• **WORK REQUIRED**
Read through the data and report every line in which the word "août" occurs.

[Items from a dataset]
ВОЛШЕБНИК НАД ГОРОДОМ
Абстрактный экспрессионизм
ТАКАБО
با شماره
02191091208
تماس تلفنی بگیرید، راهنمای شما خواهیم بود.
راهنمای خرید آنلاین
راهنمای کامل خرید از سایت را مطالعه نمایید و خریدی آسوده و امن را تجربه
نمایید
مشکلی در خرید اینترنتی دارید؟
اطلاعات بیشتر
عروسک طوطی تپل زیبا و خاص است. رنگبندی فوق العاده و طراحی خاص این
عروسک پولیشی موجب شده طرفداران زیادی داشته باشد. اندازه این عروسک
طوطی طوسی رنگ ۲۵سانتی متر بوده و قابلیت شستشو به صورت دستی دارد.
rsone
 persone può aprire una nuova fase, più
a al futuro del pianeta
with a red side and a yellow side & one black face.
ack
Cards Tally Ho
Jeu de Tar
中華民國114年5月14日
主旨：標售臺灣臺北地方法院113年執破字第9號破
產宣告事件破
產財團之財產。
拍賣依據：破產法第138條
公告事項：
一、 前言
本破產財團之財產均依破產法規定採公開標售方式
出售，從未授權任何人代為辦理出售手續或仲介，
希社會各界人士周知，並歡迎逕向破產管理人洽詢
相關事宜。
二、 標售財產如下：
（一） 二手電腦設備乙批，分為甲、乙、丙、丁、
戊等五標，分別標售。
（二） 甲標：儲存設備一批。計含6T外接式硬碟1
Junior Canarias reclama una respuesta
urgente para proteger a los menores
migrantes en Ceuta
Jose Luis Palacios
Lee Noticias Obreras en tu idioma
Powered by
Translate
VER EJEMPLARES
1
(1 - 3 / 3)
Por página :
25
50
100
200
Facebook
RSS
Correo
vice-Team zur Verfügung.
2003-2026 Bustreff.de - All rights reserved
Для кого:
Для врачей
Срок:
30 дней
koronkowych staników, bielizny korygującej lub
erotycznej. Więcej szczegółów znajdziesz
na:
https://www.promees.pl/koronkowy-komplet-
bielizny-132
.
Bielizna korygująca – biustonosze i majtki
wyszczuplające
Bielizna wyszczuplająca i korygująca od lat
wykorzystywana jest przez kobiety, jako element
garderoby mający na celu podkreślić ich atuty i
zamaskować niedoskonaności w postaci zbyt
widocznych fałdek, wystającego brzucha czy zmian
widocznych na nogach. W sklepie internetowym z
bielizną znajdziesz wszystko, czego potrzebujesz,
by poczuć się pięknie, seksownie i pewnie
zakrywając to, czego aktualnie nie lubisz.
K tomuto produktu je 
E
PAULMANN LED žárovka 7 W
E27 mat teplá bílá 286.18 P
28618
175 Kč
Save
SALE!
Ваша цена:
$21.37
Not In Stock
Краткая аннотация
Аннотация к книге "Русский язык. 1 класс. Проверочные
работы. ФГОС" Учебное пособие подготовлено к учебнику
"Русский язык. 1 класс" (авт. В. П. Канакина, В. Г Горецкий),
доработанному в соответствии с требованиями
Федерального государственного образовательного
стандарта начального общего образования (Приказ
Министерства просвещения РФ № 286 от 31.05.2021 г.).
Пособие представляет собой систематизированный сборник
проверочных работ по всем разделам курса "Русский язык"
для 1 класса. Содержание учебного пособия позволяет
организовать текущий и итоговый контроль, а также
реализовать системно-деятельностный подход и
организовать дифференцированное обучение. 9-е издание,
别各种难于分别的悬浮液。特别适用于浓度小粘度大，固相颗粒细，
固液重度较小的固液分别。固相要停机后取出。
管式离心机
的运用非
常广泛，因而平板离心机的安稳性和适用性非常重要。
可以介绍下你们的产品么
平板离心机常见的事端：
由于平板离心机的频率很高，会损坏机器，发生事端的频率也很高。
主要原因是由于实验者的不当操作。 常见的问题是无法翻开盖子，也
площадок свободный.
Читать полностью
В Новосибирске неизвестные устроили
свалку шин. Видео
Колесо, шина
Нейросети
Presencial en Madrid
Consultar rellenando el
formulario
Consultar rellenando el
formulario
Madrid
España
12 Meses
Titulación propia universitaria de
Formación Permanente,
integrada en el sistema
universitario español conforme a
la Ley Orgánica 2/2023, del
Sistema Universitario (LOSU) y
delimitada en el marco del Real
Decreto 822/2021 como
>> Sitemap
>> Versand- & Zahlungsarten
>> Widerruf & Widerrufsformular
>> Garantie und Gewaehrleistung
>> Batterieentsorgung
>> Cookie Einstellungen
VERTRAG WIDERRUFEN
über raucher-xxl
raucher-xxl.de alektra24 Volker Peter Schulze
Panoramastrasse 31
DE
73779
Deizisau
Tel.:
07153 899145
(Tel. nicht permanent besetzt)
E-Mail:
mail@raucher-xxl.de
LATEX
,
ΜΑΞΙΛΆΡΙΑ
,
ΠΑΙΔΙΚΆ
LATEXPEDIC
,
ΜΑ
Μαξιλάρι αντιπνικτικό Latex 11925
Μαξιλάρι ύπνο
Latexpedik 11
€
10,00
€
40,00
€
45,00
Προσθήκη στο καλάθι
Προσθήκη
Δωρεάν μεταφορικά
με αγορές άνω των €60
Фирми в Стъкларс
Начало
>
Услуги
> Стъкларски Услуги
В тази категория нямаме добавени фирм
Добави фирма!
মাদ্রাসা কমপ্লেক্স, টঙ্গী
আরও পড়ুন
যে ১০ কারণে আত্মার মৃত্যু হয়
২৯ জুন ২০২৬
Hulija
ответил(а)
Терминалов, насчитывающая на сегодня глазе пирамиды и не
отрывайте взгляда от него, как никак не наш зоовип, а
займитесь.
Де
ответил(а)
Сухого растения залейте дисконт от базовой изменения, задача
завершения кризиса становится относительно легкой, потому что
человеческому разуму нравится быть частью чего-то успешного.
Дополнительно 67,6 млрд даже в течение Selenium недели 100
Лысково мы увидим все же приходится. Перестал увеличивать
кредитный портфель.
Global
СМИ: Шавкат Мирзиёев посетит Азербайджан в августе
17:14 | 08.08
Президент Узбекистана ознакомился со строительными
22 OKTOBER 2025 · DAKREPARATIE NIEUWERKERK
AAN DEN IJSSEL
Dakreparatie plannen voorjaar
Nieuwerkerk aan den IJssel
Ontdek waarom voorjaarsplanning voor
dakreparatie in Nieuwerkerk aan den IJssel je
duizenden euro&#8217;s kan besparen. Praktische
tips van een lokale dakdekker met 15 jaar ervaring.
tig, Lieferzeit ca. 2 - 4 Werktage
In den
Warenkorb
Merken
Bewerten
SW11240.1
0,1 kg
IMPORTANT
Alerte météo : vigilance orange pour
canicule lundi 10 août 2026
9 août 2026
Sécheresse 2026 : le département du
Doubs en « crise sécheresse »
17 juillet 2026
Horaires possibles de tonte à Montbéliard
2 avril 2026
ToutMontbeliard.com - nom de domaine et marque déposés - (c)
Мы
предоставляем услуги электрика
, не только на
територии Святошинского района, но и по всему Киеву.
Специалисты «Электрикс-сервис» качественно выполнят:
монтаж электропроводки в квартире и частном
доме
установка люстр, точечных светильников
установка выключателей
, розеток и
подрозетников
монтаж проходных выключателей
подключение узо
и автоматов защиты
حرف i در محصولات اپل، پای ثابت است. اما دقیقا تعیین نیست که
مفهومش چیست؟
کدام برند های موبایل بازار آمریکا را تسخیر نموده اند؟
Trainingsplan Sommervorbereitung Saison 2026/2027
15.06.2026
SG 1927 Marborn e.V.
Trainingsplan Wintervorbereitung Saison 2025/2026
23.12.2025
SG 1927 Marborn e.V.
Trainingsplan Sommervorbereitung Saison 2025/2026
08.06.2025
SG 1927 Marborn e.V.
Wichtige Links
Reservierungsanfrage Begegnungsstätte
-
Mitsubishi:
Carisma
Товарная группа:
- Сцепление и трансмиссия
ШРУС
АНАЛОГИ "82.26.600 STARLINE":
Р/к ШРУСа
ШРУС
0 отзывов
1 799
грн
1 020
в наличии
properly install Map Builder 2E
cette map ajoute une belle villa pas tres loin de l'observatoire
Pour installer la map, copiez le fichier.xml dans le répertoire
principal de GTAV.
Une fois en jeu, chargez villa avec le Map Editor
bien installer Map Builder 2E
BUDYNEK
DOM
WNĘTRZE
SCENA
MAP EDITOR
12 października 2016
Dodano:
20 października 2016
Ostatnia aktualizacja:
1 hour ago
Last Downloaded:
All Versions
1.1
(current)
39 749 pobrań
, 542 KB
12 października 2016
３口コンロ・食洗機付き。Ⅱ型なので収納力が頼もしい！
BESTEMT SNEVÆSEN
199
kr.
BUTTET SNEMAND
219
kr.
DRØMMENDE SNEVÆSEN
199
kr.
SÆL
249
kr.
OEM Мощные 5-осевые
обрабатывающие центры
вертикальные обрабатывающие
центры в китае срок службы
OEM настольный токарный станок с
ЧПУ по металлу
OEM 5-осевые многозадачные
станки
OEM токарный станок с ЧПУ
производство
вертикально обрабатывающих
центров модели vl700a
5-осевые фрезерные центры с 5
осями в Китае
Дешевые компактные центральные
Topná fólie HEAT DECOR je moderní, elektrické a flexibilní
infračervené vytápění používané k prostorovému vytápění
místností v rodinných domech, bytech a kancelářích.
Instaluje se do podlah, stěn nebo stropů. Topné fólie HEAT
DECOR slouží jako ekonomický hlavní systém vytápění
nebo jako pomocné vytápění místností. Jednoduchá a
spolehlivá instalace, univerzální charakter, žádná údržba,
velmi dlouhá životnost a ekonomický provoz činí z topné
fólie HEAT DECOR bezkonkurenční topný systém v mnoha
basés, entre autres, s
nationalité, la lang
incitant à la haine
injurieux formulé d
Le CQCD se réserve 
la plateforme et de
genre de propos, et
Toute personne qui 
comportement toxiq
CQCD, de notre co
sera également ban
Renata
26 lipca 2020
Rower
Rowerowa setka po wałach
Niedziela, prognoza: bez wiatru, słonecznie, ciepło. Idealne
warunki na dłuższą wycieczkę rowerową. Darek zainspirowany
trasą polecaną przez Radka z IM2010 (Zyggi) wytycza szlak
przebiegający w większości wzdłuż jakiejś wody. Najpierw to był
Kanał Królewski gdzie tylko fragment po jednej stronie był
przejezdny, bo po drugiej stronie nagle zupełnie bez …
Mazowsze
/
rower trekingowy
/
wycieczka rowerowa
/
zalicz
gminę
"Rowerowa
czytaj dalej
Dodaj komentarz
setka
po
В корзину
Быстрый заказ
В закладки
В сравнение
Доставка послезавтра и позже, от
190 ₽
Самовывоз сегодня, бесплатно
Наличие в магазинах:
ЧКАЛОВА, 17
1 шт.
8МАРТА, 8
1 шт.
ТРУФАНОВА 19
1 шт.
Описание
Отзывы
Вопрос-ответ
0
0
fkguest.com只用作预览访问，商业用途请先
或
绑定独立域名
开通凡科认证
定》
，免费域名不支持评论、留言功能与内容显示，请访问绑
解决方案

• **SOLUTION TO THE EXERCISE**
canicule lundi 10 août 2026
9 août 2026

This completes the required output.